Globalement, ça aura été une expérience assez mitigée pour moi. J'ai connu le meilleur comme le pire en trois ans: j'ai commencé à haïr ma thèse à partir du deuxième jour, ce qui je pense est un record de précocité en la matière. Mais la fin, aussi stressante fût-elle, en est d'autant plus gratifiante. Passer deux ans à Singapour et travailler dans d'excellents centres de recherche a été une chance.

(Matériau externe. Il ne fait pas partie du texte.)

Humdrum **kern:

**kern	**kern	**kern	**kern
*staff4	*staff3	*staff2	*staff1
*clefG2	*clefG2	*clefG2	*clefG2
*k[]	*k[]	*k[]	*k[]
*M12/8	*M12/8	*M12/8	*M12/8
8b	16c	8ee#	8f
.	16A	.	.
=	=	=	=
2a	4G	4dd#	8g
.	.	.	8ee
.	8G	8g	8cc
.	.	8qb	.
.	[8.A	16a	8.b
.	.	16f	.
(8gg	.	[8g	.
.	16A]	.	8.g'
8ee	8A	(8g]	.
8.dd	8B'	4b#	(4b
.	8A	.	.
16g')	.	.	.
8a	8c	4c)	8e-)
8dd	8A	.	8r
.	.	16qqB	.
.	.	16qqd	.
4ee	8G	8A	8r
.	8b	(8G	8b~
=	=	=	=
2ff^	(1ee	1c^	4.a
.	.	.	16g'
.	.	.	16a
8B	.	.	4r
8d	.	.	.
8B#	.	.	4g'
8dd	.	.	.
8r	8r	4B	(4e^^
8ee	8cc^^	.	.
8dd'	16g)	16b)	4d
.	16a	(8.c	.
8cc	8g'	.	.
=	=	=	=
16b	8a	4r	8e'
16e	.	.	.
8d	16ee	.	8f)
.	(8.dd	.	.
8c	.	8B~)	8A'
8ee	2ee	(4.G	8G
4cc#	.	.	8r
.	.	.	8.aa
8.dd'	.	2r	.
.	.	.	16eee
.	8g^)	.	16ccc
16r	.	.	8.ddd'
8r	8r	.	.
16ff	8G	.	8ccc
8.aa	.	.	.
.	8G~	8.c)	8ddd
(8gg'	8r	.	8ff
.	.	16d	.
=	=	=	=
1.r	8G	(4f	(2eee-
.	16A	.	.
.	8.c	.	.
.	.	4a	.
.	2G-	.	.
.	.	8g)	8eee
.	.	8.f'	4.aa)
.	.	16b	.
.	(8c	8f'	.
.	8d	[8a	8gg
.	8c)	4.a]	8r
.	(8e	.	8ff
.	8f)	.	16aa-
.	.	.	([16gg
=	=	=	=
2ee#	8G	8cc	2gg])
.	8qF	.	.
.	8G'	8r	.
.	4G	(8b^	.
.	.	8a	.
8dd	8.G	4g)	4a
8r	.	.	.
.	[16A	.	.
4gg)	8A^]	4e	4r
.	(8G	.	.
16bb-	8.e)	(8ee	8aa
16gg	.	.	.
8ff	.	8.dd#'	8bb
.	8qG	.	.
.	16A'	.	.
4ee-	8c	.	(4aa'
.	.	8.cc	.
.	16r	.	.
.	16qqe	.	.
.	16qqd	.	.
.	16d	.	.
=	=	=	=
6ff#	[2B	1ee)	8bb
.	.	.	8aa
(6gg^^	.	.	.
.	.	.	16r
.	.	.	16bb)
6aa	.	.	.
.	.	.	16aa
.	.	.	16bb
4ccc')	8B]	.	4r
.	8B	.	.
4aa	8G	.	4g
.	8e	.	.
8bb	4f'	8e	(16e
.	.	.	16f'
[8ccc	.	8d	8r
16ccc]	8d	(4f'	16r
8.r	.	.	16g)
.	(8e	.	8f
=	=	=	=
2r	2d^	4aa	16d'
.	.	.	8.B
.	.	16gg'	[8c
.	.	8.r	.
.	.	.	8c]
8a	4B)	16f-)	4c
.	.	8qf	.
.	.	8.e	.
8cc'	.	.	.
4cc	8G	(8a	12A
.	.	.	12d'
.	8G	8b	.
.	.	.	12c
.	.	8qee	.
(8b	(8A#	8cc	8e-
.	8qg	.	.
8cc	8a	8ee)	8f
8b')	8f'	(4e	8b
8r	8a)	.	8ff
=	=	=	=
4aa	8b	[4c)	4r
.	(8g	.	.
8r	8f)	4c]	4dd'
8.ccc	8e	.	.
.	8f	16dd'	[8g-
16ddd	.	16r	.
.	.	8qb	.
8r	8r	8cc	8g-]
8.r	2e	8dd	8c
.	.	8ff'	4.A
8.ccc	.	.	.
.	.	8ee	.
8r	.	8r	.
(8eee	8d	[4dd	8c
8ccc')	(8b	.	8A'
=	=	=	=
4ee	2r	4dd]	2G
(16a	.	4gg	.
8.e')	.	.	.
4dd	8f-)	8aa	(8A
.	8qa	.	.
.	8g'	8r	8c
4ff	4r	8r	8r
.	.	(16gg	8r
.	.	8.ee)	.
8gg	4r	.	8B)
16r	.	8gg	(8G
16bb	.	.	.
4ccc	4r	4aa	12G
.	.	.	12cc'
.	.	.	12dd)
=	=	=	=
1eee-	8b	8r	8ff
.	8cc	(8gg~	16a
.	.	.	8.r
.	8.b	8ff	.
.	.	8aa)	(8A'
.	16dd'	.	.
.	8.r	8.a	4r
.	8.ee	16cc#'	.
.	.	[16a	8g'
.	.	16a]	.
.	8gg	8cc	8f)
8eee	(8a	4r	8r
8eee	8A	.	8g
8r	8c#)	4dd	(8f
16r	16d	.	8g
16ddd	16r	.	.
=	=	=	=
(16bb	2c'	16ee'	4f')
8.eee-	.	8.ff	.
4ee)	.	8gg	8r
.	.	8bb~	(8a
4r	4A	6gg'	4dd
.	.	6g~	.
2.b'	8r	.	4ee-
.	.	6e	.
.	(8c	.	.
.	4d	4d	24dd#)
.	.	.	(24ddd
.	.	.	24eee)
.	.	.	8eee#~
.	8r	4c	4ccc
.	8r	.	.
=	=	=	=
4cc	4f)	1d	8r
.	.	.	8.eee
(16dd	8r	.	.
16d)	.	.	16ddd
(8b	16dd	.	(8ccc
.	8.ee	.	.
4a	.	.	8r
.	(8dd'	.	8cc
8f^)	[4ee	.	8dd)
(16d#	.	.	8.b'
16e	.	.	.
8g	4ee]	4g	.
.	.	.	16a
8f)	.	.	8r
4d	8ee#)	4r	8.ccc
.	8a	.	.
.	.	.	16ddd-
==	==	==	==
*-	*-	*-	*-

Mauvaise pioche pour mon directeur de thèse en revanche et c'est d'autant plus douloureux qu'une bonne moitié des doctorants que j'ai rencontrés tiennent leur propre encadrant comme modèle de vie professionnelle. Enfin, un résultat négatif est toujours un résultat et j'ai pu observer un superbe anti-modèle! Et j'ai aussi eu la chance de côtoyer des gens d'une compétence rare.

D'un point de vue plus métaphysique, la recherche n'est pas non plus pour tout le monde. Travailler avec des machines poussées à leur limites sur des objets dont on n'a qu'une connaissance approximative pour en tirer un peu au hasard des conclusions invalidées encore et encore jusqu'à finir par obtenir une théorie bancale qui tient à peu près la route s'apparente remarquablement à construire une maison dans des sables mouvants à côté d'un volcan pendant un tremblement de Terre. Si on est chanceux, on n'aura pas à faire face à un tsunami avant que l'apocalypse zombie n'arrive et aucune météorite ne nous tombera sur le coin du nez. Il faut aimer ne pas comprendre les choses parce qu'une fois qu'on a fait le tour d'un sujet et qu'on comprends pourquoi ce qui arrive arrive, on passe au problème suivant. C'est une vie de Lucky Luke de l'interrogation, de Maigret de la science, de héros solitaire de la connaissance qui vit pour la satisfaction de faire avancer l'humanité. Par petit pas, et de façon toujours très limitée, mais c'est comme ça qu'on avance. Moi j'aime, mais tout le monde n'est pas fait pour ce genre de noblesse et de châteaux en Espagne. Et puis ça m'a aussi confirmé que j'aime comprendre pourquoi les choses fonctionnent comme elles fonctionnent. Physics, bitches!